(Data records)
────────────────────────────────────────
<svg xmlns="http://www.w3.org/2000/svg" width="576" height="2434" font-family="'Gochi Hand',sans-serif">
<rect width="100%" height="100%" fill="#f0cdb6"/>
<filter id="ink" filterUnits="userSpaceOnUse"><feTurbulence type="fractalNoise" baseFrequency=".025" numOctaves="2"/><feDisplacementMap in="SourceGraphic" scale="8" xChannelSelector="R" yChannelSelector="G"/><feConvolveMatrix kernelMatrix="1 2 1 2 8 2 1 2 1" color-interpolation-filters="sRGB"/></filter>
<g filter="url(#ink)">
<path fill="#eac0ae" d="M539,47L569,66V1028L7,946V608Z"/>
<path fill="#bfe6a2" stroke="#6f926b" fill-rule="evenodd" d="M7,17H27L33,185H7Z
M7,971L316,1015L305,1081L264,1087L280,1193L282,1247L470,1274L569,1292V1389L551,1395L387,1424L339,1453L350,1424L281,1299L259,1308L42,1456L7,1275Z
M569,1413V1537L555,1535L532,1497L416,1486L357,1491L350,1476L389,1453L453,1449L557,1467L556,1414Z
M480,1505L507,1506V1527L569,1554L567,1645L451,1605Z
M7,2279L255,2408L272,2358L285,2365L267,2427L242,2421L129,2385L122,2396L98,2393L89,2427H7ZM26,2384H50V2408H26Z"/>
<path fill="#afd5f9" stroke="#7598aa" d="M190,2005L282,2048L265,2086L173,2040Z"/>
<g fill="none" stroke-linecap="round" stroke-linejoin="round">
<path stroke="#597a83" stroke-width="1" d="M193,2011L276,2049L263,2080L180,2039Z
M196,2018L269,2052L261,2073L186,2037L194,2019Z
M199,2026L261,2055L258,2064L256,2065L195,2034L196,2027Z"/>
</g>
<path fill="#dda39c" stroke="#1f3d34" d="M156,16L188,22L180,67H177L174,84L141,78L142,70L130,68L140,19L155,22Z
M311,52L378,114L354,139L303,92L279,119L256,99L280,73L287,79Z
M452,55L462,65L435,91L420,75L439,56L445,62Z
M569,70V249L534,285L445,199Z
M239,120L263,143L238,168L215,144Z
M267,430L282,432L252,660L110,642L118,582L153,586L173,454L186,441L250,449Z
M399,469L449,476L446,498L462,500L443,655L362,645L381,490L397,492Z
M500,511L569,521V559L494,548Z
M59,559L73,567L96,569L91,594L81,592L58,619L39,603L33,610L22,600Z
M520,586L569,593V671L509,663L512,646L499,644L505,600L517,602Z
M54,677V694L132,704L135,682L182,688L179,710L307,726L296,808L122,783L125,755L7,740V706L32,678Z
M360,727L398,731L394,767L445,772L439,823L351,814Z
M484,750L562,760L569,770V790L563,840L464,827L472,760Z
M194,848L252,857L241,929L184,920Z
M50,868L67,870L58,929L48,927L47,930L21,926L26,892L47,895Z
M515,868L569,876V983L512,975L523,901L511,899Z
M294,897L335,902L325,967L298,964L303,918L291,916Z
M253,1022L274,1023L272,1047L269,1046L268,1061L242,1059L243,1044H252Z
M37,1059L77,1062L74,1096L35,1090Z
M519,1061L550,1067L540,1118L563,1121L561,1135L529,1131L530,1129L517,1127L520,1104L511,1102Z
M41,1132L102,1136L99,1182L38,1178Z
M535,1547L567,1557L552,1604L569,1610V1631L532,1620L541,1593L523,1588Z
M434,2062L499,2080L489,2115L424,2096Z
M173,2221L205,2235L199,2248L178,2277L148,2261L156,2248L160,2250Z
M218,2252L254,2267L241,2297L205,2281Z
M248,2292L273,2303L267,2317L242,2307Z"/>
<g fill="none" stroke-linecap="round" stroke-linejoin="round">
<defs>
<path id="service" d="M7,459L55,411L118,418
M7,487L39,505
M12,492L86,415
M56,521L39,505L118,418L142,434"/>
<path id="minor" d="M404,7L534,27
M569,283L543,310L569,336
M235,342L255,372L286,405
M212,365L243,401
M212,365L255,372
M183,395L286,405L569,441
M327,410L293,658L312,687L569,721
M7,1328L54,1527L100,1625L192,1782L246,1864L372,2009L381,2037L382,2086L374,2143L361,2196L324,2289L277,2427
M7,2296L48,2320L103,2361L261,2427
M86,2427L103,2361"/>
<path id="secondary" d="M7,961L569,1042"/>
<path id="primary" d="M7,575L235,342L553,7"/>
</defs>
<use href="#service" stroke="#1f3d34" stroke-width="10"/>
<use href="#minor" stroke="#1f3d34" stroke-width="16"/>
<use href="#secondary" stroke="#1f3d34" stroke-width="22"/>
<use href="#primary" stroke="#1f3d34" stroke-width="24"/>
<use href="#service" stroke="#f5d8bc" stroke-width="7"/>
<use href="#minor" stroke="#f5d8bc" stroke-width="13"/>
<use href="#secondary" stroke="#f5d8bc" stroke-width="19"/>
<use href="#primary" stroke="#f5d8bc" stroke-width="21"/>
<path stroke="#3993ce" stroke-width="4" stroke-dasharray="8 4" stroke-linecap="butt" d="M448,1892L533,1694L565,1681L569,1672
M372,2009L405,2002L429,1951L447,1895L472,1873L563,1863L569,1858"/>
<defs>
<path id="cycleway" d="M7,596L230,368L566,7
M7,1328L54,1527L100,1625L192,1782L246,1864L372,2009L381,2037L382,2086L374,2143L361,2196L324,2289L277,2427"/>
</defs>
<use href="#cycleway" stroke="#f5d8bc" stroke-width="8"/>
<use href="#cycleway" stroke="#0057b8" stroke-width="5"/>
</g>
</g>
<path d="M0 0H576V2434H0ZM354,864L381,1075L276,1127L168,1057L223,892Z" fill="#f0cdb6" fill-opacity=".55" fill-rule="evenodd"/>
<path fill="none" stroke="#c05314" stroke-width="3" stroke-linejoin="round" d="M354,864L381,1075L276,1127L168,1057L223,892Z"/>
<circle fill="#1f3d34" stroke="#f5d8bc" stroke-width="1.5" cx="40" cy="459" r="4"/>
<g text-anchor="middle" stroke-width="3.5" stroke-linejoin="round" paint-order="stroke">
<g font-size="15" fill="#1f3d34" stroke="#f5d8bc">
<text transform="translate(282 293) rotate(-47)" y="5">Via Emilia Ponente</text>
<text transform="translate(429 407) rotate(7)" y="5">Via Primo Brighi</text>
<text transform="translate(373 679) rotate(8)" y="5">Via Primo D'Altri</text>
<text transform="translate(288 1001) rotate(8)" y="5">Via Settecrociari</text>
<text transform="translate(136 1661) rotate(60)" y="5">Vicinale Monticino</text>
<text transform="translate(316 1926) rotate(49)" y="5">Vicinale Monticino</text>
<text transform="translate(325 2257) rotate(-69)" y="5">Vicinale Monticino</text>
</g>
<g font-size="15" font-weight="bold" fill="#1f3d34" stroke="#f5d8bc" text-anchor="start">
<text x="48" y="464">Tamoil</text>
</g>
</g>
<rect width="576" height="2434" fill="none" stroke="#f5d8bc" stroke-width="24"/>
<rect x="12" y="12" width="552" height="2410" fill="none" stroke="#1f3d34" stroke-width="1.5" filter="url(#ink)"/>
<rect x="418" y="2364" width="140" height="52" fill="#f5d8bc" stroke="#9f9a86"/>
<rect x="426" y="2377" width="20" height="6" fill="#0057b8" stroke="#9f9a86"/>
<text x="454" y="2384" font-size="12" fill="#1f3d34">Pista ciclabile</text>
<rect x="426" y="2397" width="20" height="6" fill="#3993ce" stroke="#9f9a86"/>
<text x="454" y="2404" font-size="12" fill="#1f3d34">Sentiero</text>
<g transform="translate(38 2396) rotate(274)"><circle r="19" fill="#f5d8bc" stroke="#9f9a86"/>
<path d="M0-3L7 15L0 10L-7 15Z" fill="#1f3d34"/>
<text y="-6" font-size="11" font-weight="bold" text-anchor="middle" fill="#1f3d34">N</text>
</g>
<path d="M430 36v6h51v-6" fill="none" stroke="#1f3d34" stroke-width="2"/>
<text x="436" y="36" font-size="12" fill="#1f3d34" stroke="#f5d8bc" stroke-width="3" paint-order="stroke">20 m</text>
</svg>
────────────────────────────────────────
From the records above, copy only the lines starting with the line that holds "M173,2221L205,2235L199,2248L178,2277L148,2261L156,2248L160,2250Z" and going on through the line that holds "M12,492L86,415", exactly as written.

M173,2221L205,2235L199,2248L178,2277L148,2261L156,2248L160,2250Z
M218,2252L254,2267L241,2297L205,2281Z
M248,2292L273,2303L267,2317L242,2307Z"/>
<g fill="none" stroke-linecap="round" stroke-linejoin="round">
<defs>
<path id="service" d="M7,459L55,411L118,418
M7,487L39,505
M12,492L86,415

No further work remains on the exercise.